** Start EXTRACT PROVIDED **
I went to the Velo site. They get $35 for their sealed BBs .. Anyone have any ideas why why that German SKF brand BB from Compass Cycle cost $129 ??? I think Phil Wood BBs cost even more ,, why??? (Just a general qt ... like why the GW Bridge tolls in NYC went from $8 to $12 and the governor from NJ and NY (who had veto power) says "Yea, there's been financial mismanagement at the Port Authority, buT cross our hearts and hope to die, we're going to look in to this. Oh, and by the way, WE're increasing the tolls anyway! ... but that's a different ball of wax than simply building a bicycle, so please accept my apologies for wasting your time on that one!) 

Back to business here:
When you went with the 2 gear crank, what spindle length did you use? 116 or 118mm? 
How about the 3 gear crank? I'm toying with the idea of going three gears. Did you go Velo BB also? What spindle length? And what crank set did you use? Used? New? Cost??? How about the rear derailure? Changed that too when going to 3 gear ? 

LOL ... maybe I should just a brand new bike ... Yikes! sorry guys, I slipped ... and besides, my bike has gone deaf a long time ago ...


----------



## stevebul (Dec 6, 2011)

Did you check out the prices for the Schwinn in the ad back in 1971, $196.00. I'm sure anyone would be glad to pay that now for one in even decent shape.


----------



## Reynolds531 (Nov 8, 2002)

NJNightRider said:


> Thanks!
> I agree with your ditching those "Safety Levers" they do not apply enough "bite" when puting on the brakes as well as get in the way for bar bags.
> 
> I went to the Velo site. They get $35 for their sealed BBs .. Anyone have any ideas why why that German SKF brand BB from Compass Cycle cost $129 ??? I think Phil Wood BBs cost even more ,, why??? (Just a general qt ... like why the GW Bridge tolls in NYC went from $8 to $12 and the governor from NJ and NY (who had veto power) says "Yea, there's been financial mismanagement at the Port Authority, buT cross our hearts and hope to die, we're going to look in to this. Oh, and by the way, WE're increasing the tolls anyway! ... but that's a different ball of wax than simply building a bicycle, so please accept my apologies for wasting your time on that one!)
> ...


 I used the same Sugino Mighty Tour crankset and used longer chainring bolts and spacerd to add the 3rd chaniwheel. This crankset is 110 bcd, so you can put on a 34 tooth granny. I did use a velo orange bottom bracket. It was 122 mm, I think. Modern triple cranksets don't need that long spindle. Most use 113 mm, but it depends...
** End EXTRACT PROVIDED **
WHAT YOU NEED TO DO:
a. Do these statements agree with the forum thread? (i) The Velo site charges $35 for its sealed bottom brackets. (ii) The Sugino Mighty Tour crankset is 130 bcd. (iii) Most modern triple cranksets use a 113 mm spindle.
b. Can you sum up the forum thread in two sentences?
c. Why does the forum thread agree with ditching the "Safety Levers"? Answer in one or two sentences.
** Start STORED ROWS **
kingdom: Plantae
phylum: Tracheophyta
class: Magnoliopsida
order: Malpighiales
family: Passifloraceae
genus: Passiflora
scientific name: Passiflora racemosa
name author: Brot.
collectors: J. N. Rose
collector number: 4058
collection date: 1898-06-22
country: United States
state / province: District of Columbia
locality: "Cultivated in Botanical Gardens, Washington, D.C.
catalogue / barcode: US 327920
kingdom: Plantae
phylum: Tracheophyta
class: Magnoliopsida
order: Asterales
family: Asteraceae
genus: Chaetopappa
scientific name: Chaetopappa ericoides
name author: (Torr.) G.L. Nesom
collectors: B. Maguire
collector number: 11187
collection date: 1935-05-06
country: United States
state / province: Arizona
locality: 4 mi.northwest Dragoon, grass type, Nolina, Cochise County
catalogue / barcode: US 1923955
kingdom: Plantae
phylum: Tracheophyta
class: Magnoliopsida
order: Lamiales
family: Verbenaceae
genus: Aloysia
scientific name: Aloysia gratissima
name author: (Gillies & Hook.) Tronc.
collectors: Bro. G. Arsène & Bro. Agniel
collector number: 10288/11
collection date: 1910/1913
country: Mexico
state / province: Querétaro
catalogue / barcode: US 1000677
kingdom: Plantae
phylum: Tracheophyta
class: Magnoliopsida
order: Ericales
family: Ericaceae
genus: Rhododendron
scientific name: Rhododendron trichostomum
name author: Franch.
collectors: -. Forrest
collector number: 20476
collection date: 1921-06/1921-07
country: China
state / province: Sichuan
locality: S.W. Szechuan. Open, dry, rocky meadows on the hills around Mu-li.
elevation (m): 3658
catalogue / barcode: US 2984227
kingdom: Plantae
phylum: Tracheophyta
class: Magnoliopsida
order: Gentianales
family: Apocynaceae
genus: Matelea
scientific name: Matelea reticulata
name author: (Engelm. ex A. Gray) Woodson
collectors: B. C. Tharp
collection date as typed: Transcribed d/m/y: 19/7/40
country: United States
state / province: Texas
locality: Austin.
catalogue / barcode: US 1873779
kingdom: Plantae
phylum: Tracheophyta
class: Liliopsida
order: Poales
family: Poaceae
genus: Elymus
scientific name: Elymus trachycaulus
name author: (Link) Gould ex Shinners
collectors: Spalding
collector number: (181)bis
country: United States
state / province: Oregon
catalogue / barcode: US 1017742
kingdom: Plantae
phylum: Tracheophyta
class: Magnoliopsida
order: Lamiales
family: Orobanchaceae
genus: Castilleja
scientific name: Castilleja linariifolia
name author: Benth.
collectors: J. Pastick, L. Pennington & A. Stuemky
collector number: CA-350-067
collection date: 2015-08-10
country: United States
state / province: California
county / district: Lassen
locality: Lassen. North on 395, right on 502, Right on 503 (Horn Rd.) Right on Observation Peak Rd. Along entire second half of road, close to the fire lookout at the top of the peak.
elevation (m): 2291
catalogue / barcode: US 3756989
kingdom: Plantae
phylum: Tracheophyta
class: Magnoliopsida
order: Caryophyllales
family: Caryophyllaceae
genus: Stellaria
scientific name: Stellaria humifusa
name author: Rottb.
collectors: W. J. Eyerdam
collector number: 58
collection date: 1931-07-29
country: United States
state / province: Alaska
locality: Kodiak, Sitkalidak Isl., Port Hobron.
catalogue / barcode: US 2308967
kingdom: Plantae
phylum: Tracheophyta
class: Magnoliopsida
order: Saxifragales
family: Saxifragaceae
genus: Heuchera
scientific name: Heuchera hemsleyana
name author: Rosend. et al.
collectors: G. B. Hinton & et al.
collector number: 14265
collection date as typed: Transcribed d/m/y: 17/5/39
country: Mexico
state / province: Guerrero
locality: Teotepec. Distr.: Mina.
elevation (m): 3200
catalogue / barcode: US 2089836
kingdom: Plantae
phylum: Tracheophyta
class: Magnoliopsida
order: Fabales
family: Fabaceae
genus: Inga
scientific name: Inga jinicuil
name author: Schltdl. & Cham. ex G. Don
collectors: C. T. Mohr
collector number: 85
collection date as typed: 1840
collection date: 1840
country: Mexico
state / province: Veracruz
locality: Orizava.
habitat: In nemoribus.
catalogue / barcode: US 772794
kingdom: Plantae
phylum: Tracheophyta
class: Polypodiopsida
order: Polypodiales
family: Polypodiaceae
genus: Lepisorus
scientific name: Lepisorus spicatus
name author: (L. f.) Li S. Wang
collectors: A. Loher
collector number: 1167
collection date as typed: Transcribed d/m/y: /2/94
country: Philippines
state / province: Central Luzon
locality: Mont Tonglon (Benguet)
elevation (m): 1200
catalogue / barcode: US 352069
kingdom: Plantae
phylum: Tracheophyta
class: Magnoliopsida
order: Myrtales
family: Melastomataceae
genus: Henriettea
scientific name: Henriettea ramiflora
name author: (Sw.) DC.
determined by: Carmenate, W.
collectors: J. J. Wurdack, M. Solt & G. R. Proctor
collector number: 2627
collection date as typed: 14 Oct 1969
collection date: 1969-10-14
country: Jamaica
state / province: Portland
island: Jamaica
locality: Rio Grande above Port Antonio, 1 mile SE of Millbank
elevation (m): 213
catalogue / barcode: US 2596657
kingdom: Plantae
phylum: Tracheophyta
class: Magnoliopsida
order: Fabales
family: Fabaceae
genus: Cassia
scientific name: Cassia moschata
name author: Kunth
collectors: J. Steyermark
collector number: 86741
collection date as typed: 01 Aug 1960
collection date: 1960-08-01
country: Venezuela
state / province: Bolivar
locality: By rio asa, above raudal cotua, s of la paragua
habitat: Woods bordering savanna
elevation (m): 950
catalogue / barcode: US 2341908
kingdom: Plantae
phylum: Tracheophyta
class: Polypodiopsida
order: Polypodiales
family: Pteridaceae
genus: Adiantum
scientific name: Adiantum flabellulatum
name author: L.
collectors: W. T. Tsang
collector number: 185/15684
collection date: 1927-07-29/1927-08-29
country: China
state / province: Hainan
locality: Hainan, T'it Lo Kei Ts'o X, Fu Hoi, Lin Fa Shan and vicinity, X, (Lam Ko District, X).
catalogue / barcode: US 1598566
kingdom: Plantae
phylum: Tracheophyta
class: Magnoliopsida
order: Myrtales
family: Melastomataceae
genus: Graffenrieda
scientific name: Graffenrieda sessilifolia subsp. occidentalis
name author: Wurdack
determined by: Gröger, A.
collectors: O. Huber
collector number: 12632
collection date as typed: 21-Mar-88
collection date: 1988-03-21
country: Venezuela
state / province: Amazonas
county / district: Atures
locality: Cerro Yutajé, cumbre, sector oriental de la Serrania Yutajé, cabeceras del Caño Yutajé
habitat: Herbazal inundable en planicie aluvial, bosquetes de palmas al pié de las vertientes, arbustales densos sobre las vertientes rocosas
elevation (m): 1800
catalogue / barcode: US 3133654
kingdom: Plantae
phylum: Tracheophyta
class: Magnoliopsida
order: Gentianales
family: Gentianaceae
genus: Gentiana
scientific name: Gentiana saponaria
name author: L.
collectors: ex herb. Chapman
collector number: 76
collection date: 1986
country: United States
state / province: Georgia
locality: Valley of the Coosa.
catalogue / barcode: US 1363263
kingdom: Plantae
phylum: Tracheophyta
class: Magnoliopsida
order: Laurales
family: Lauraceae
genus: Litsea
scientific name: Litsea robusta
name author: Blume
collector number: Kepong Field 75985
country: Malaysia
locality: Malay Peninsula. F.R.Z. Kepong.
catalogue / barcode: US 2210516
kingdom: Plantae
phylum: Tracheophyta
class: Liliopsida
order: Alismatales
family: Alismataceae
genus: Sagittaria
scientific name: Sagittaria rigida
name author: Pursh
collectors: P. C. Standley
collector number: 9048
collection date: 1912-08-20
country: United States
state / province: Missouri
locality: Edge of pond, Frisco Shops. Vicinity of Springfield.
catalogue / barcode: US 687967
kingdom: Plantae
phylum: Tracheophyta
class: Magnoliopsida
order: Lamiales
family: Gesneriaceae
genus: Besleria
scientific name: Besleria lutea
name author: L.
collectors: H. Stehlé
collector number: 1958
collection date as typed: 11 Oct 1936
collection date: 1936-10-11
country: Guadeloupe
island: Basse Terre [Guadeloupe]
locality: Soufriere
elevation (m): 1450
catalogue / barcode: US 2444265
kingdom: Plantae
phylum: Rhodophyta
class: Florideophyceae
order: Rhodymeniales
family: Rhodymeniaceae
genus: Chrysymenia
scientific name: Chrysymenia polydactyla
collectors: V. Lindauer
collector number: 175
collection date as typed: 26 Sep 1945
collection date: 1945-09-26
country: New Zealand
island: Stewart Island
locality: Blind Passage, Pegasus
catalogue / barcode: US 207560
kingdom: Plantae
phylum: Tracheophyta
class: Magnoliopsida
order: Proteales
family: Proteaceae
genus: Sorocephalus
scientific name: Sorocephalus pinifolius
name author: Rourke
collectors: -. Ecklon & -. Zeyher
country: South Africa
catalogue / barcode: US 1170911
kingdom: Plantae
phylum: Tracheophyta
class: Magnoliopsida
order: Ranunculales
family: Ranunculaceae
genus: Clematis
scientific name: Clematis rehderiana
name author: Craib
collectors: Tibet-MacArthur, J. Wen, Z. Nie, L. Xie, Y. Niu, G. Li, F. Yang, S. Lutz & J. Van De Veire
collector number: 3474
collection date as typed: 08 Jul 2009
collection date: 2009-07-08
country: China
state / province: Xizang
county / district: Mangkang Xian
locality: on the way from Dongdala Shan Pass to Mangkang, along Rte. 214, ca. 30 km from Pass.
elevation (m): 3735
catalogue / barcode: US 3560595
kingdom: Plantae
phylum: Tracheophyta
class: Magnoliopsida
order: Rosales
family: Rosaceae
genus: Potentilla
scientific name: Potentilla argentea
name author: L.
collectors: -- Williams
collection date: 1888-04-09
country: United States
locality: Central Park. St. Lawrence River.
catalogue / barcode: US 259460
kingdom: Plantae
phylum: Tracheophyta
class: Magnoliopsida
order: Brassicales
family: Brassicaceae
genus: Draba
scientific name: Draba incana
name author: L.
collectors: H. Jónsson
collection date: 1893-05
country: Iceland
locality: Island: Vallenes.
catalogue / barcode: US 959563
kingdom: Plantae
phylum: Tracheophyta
** End STORED ROWS **
SOLUTIONS IN ORDER:
a.
(i) Yes: "They get $35 for their sealed BBs"
(ii) No: "This crankset is 110 bcd"
(iii) Yes: "Most use 113 mm, but it depends..."

b. NJNightRider asks why Velo's sealed bottom brackets cost $35 while an SKF bottom bracket from Compass Cycle costs $129, and asks which spindle length, crankset and rear derailleur were used for the two- and three-gear setups. Reynolds531 replies that a third chainwheel was added to the same Sugino Mighty Tour crankset with longer chainring bolts and spacers, and that a Velo Orange bottom bracket of probably 122 mm was used, though most modern triple cranksets use 113 mm.

c. They do not apply enough "bite" when the brakes are put on. They also get in the way of bar bags.